Select every line below containing the word "exec".

[[ Input, beginning ]]

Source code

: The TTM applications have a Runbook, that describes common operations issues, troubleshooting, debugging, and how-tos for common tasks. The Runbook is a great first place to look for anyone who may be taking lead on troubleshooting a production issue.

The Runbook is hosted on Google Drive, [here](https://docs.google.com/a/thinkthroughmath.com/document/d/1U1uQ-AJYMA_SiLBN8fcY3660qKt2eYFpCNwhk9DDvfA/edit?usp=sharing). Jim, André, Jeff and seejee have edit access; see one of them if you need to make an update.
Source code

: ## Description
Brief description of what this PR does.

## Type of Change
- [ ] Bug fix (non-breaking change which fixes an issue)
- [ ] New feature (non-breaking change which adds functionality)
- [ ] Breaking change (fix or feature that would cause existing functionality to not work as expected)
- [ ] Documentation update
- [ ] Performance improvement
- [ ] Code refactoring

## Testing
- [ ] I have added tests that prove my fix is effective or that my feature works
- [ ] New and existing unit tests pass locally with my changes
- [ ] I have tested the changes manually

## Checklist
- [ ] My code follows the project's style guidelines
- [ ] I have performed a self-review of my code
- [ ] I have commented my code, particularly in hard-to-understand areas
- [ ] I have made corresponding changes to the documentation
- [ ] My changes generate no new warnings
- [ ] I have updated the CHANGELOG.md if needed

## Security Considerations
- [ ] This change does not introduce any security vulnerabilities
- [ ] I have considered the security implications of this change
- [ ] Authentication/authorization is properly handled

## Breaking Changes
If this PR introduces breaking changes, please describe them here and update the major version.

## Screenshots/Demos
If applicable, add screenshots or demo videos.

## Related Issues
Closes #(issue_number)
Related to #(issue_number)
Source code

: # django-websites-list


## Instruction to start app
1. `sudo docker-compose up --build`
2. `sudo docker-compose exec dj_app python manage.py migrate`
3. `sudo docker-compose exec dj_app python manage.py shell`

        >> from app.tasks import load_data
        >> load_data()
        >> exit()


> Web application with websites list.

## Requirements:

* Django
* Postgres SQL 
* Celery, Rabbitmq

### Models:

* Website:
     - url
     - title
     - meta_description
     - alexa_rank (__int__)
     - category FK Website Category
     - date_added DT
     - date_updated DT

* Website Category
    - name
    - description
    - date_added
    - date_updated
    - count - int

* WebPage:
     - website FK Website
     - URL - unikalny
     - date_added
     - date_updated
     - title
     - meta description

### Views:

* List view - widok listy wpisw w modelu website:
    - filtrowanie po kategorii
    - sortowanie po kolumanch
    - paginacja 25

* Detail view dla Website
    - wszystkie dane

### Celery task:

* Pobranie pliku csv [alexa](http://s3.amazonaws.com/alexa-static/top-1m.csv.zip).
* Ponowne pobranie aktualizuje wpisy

[[ Input, end ]]

§ **Response area**
2. `sudo docker-compose exec dj_app python manage.py migrate`
3. `sudo docker-compose exec dj_app python manage.py shell`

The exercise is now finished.